WORKERS AND UNIONISM IN BRAZIL: where did the labor unions go?

Iram Jácome Rodrigues

This article analyzes contemporary Brazilian unionism and, at the same time, discusses the process of affiliation to unions in the country from a few union indicators. Data from this study, mainly based on the National Research by Home Samples (PNAD) of the Brazilian Institute of Geography and Statistics (IBGE), show a movement from the unions, regarding all Brazilian regions, gender issues, and the city/countryside relationship. This process is more apparent inside the main union center in Brazil, the CUT (Workers Union Center).

Keywords: Workers. Brazilian unonism. Union affiliation. Wokers Union Center (CUT).

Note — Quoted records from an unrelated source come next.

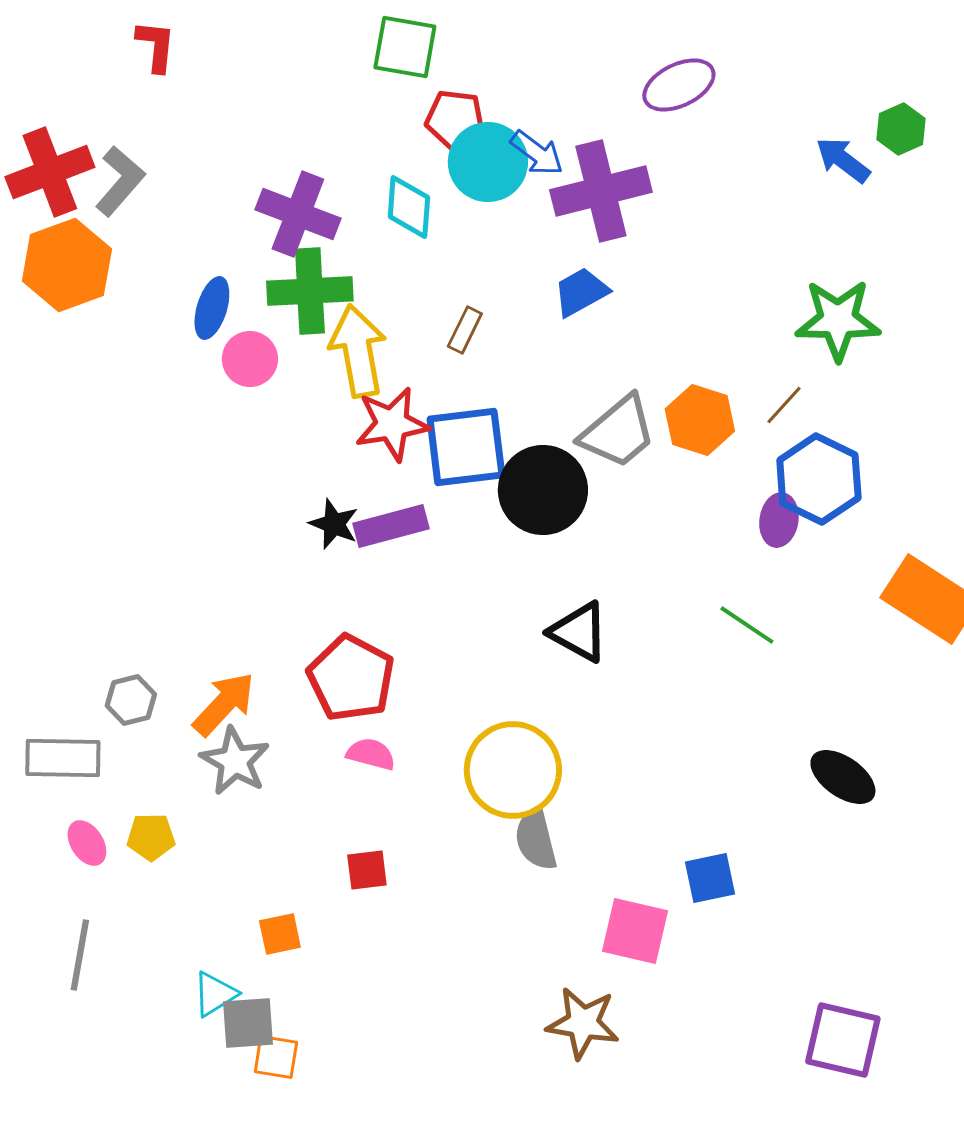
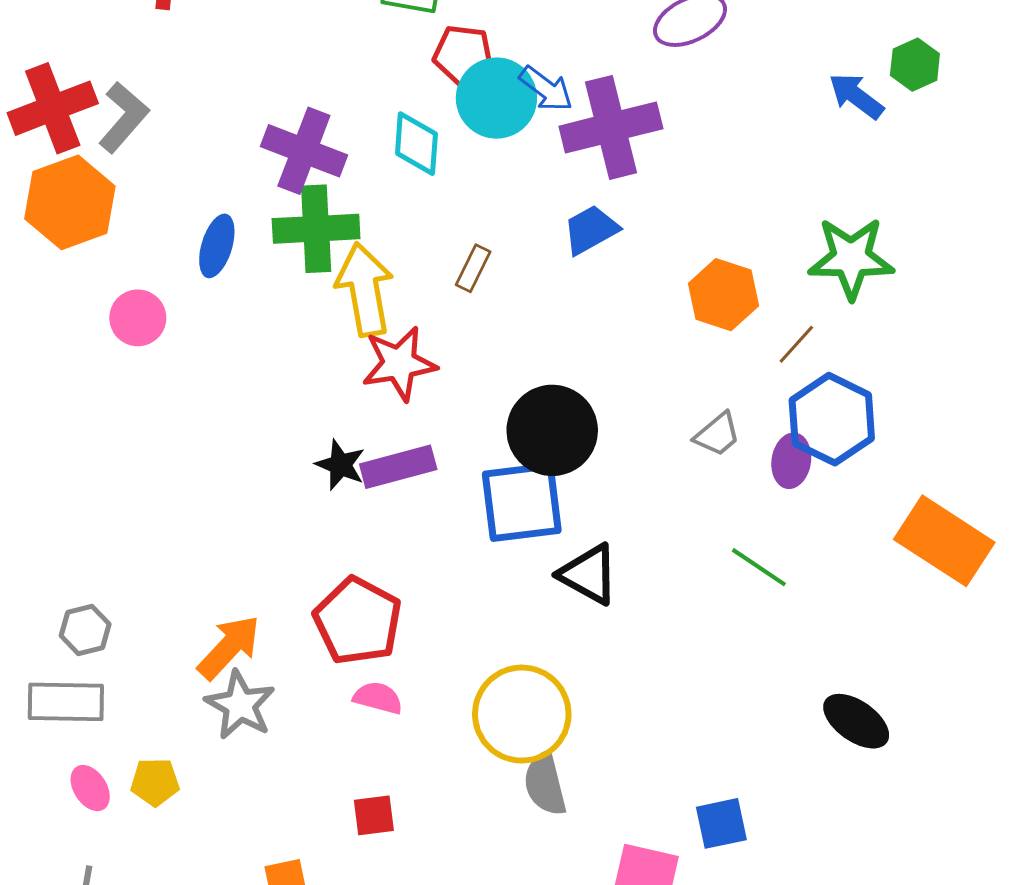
pink circle: (250, 359) -> (138, 318), moved
orange hexagon: (700, 420) -> (723, 295), moved
gray trapezoid: (618, 432) -> (717, 434), moved, size x0.6
blue square: (466, 447) -> (522, 502), moved
gray hexagon: (131, 700) -> (85, 630), moved

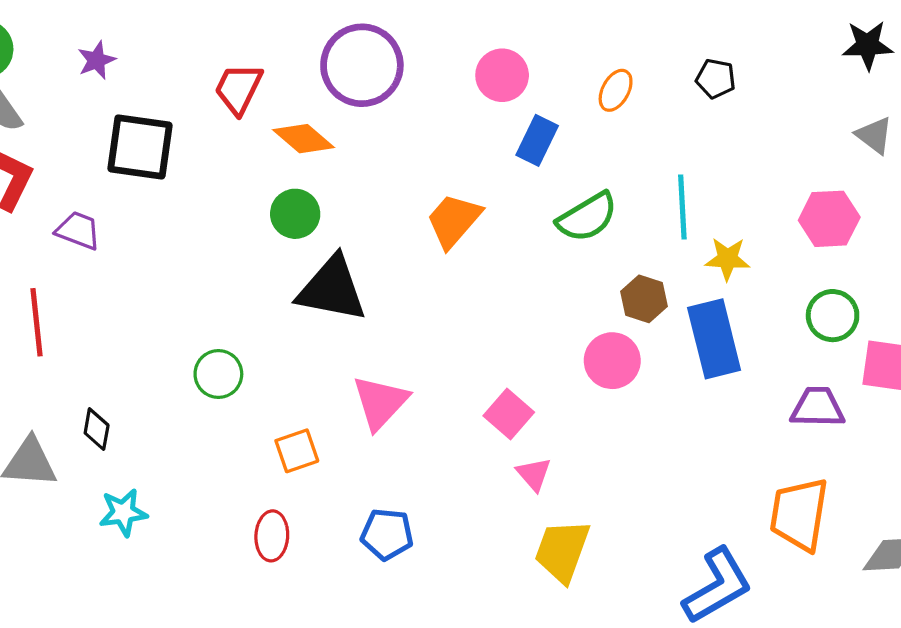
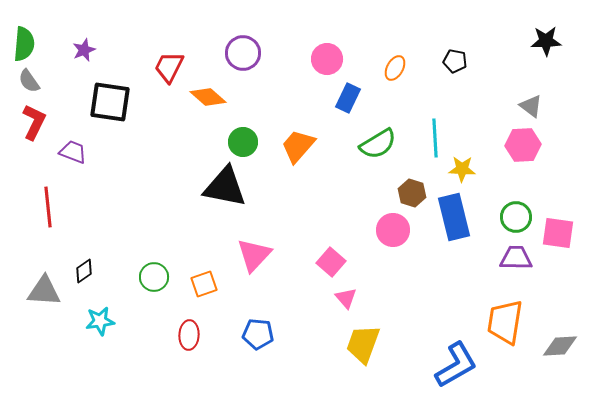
purple circle: (362, 65) -> (243, 53), size x0.7
gray triangle: (874, 135) -> (531, 106), moved
green circle: (295, 214) -> (243, 142), moved
green circle: (833, 316) -> (516, 217), moved
green circle: (218, 374) -> (154, 277), moved
black diamond: (97, 429) -> (84, 271), turned 45

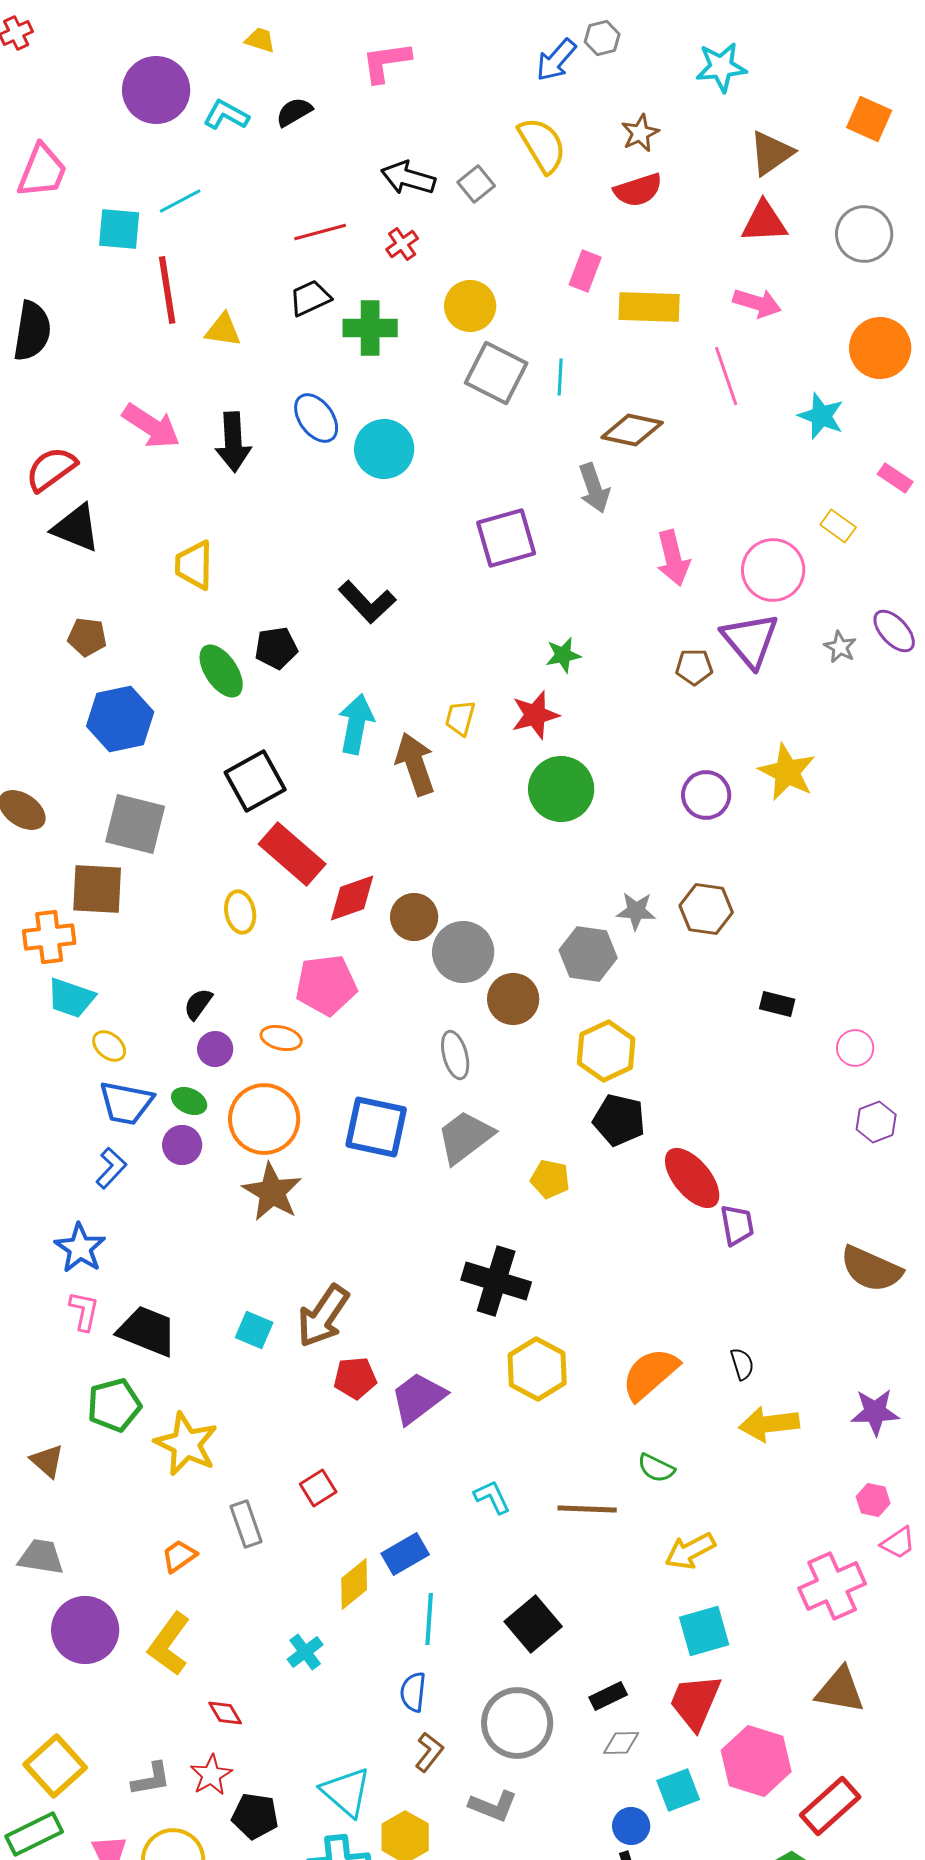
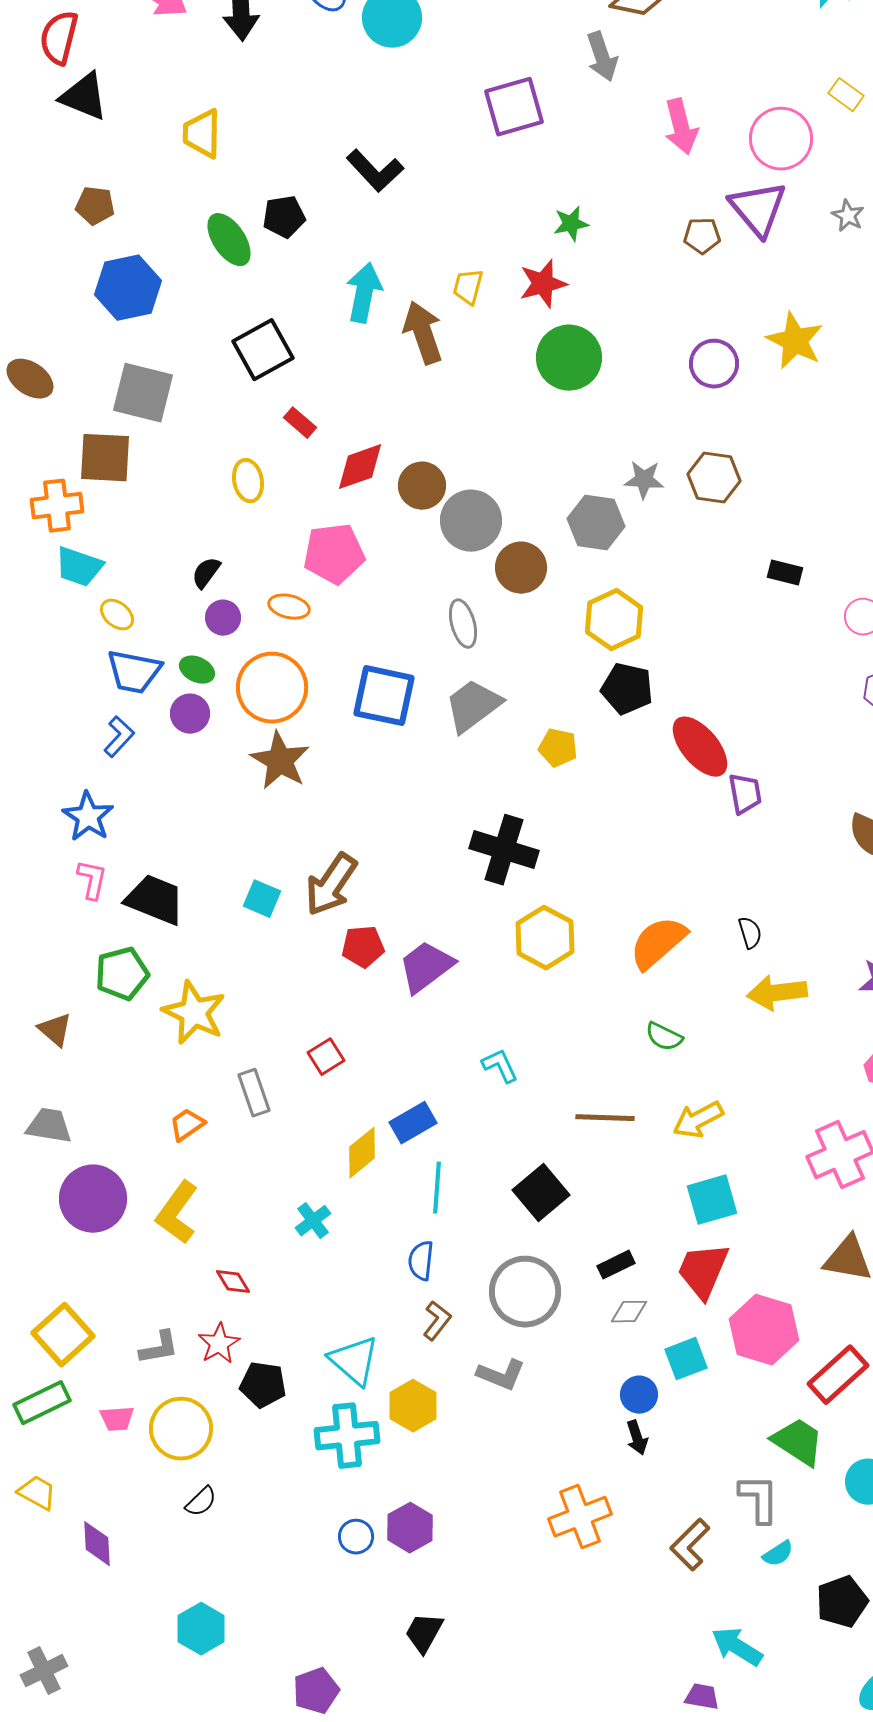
red semicircle: (51, 469) -> (59, 38), turned -40
red rectangle: (292, 854) -> (300, 423), size x0.5
brown line: (587, 1509) -> (605, 1118), moved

TRAVAILLEURS ET SYNDICALISME AU BRÉSIL: où sont donc les syndicats?

Iram Jácome Rodrigues

Cet article analyse le syndicalisme brésilien d’une période plus récente et examine, en même temps, le processus d’association syndicale dans le pays à partir de quelques indicateurs de syndicalisation. Les données de cette étude basée essentiellement sur la Recherche Nationale par Échantillonnage à Domicile (PNAD) de l’Institut Brésilien de Géographie et des Statistiques (IBGE) démontrent un déplacement de la syndicalisation, que ce soit dans l’ensemble des régions brésiliennes ou en ce qui concerne la question de genre, tout comme dans la relation ville/campagne. Ce processus est encore plus visible au sein de la plus grande confédération syndicale brésilienne, la CUT.

Mots-clés: Travailleurs. Syndicalisme brésilien. Association syndical. Centrale Unique des Travailleurs (CUT).